◆ Problem to solve ◆
Write out the following data word for word, leaving out the pictures.

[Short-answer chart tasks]
####

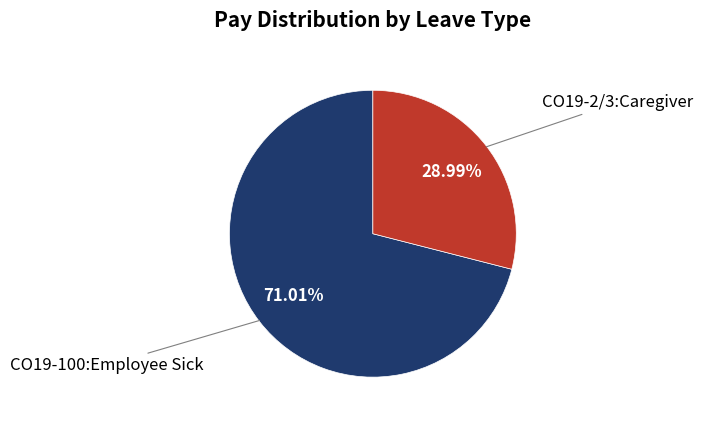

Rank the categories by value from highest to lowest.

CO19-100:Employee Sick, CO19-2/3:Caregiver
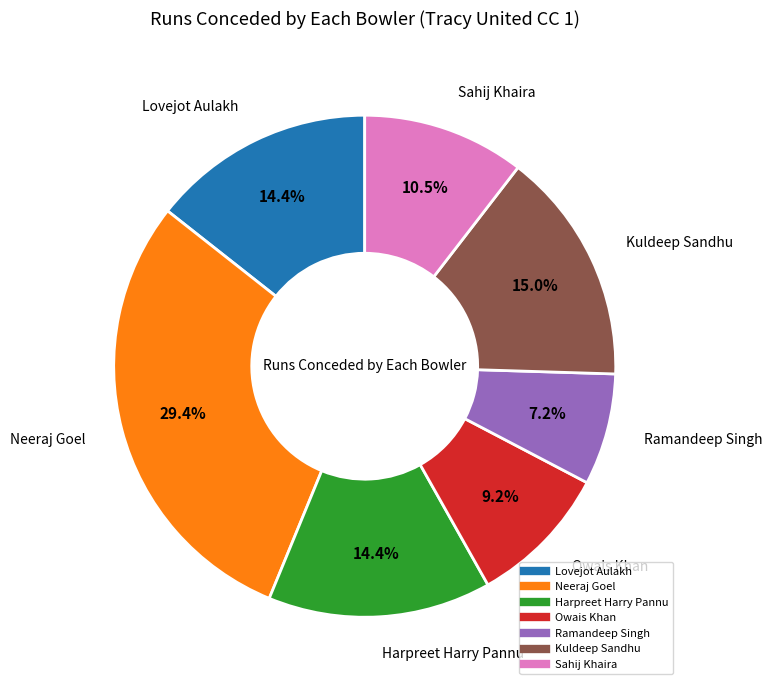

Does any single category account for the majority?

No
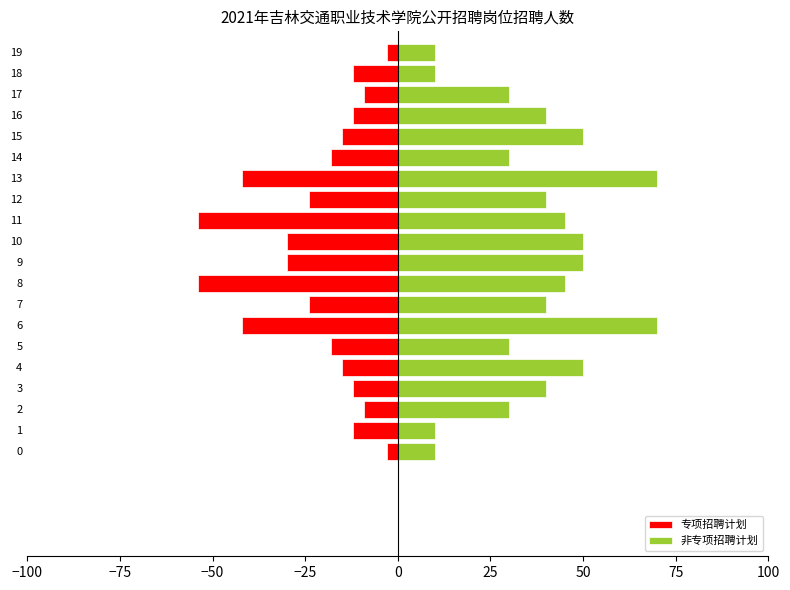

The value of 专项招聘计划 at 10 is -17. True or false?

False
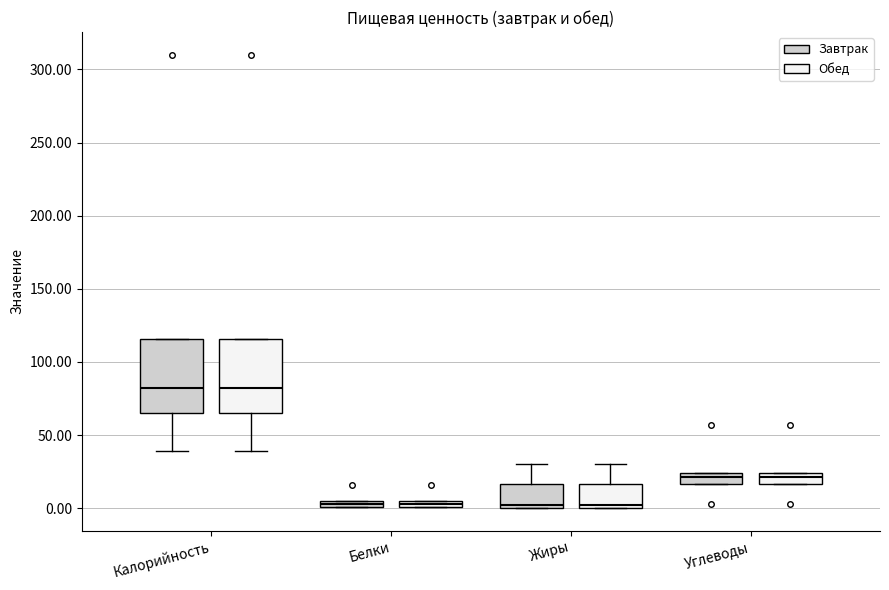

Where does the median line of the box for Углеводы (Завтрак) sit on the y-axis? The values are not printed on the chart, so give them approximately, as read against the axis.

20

####

◆ Answer to the problem ◆
Rank the categories by value from highest to lowest.

CO19-100:Employee Sick, CO19-2/3:Caregiver

Does any single category account for the majority?

No

The value of 专项招聘计划 at 10 is -17. True or false?

False

Where does the median line of the box for Углеводы (Завтрак) sit on the y-axis? The values are not printed on the chart, so give them approximately, as read against the axis.

20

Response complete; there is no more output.